• [What you have to do] Copy out the lines in the items below word for word, from the line containing "genus: Dendrocoptes" through the line containing "scientific name: Haematopis grataria", with both of those lines included.

(Part of a data file)

########################################

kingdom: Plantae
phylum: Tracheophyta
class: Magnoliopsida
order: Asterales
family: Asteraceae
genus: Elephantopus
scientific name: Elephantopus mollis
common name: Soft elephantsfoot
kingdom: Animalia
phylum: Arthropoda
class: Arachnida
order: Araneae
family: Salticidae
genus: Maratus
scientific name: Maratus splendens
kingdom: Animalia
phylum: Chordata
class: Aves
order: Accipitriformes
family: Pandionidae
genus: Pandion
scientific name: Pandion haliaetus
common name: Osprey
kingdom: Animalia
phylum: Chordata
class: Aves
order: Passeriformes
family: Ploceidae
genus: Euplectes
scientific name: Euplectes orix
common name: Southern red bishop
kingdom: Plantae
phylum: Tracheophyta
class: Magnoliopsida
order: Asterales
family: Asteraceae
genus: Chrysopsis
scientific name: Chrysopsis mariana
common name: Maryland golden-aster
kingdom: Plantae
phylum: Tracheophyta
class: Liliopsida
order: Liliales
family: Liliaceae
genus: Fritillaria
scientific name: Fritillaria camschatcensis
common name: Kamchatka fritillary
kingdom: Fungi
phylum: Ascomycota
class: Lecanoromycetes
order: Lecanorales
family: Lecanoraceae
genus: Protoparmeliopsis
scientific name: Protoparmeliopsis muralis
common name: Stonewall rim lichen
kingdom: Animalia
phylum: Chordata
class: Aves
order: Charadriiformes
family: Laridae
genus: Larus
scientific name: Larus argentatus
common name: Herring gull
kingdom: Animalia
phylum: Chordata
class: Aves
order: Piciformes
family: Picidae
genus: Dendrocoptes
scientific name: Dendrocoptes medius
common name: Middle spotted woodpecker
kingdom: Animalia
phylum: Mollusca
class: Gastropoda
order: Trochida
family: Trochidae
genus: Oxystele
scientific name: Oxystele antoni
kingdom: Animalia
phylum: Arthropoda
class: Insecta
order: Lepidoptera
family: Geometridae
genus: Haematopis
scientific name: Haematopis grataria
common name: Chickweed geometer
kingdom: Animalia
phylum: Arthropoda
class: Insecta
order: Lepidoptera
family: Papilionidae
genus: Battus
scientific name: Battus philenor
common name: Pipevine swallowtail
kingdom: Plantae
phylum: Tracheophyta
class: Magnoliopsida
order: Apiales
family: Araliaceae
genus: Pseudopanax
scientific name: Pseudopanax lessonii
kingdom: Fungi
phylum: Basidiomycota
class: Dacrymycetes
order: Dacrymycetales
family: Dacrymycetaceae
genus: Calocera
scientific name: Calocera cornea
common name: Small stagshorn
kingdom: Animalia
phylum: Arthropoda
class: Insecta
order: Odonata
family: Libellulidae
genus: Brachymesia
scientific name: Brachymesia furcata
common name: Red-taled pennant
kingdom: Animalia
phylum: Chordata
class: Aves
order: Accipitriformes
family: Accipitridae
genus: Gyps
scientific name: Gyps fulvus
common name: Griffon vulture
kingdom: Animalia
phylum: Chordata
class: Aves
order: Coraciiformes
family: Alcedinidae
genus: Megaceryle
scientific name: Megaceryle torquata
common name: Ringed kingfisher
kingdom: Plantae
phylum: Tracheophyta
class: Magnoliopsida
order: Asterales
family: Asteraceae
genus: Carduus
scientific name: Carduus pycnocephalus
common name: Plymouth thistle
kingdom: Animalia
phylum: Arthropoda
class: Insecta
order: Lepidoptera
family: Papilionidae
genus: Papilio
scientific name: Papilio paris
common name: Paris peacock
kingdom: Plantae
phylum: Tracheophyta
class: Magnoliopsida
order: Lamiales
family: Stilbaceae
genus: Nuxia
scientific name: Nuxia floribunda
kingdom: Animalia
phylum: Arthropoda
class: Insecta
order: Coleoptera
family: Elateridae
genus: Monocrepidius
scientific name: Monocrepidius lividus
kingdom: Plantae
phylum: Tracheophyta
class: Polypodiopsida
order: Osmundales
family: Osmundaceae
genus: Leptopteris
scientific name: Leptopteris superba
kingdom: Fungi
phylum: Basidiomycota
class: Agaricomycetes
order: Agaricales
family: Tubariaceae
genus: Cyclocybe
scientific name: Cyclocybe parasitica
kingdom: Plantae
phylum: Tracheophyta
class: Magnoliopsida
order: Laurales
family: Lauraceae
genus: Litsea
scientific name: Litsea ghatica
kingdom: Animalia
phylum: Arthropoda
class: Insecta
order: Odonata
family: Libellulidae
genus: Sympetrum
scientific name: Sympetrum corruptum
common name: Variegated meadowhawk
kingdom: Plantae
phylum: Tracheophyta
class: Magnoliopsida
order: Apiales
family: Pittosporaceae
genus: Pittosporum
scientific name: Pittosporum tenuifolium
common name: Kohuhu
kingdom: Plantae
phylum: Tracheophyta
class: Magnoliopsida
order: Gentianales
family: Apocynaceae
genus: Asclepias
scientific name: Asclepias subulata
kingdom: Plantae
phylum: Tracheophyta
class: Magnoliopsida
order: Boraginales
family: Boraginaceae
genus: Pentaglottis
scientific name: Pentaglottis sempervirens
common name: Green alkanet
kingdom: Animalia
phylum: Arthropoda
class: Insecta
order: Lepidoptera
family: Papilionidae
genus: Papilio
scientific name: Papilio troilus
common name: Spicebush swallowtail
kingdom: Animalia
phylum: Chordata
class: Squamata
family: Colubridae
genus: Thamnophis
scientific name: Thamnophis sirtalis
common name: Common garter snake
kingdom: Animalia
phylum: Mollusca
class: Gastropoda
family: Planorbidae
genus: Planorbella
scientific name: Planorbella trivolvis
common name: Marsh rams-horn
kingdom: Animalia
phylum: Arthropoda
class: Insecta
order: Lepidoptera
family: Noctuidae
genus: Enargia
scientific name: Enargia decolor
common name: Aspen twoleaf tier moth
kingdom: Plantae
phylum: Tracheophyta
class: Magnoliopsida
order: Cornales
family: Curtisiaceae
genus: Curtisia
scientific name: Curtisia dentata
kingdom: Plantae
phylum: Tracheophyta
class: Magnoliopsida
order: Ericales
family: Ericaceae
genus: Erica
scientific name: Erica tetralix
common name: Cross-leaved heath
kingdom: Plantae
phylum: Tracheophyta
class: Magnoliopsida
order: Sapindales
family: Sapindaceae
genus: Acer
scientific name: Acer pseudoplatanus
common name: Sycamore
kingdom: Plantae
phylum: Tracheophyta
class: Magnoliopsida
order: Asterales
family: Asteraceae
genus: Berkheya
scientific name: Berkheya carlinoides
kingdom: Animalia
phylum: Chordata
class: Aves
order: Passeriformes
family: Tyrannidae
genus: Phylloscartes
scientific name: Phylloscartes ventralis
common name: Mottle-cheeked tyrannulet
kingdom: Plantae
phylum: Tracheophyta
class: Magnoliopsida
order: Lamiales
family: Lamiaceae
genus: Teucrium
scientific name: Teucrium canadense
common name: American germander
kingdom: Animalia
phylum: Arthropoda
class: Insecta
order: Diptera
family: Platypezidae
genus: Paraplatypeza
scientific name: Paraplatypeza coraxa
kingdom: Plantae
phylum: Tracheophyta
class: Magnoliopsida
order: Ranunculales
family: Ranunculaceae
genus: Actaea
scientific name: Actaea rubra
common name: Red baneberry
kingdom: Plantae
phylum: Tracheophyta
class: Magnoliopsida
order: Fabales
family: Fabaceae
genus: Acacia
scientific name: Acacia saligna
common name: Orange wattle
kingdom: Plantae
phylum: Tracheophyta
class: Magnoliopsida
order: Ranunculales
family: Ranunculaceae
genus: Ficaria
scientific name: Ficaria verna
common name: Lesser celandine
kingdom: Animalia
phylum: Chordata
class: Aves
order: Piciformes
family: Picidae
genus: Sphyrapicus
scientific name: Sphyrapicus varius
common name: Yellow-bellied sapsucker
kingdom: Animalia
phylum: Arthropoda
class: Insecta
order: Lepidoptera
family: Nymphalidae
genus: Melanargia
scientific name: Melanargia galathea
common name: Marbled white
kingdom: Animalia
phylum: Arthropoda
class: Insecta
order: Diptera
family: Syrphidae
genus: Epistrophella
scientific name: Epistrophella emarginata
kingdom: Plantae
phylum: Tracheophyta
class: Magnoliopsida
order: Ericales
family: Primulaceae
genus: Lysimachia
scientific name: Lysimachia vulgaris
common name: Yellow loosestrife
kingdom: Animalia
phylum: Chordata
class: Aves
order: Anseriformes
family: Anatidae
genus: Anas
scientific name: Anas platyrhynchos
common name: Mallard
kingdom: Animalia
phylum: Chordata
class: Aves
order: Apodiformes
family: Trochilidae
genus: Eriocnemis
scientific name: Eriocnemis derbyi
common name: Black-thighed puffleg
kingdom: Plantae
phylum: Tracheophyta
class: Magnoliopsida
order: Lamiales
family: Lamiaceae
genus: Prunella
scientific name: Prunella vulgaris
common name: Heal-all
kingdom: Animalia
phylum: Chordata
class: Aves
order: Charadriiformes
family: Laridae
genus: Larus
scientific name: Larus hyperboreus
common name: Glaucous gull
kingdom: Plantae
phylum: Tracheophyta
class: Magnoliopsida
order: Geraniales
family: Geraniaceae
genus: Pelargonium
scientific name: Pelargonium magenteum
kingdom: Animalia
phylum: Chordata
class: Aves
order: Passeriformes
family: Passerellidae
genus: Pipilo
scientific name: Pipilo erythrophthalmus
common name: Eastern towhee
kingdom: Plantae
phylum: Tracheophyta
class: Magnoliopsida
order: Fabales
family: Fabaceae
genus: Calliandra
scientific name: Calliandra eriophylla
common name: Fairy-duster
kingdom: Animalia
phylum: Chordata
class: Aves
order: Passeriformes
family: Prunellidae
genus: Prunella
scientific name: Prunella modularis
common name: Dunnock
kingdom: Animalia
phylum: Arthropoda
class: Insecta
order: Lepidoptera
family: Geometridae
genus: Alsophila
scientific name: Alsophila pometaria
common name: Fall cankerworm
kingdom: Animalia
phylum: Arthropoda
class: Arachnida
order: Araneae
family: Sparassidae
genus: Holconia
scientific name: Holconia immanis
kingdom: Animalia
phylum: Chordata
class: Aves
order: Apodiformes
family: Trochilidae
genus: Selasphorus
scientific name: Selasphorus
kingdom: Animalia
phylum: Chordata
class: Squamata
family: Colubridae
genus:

########################################

• [In response]
genus: Dendrocoptes
scientific name: Dendrocoptes medius
common name: Middle spotted woodpecker
kingdom: Animalia
phylum: Mollusca
class: Gastropoda
order: Trochida
family: Trochidae
genus: Oxystele
scientific name: Oxystele antoni
kingdom: Animalia
phylum: Arthropoda
class: Insecta
order: Lepidoptera
family: Geometridae
genus: Haematopis
scientific name: Haematopis grataria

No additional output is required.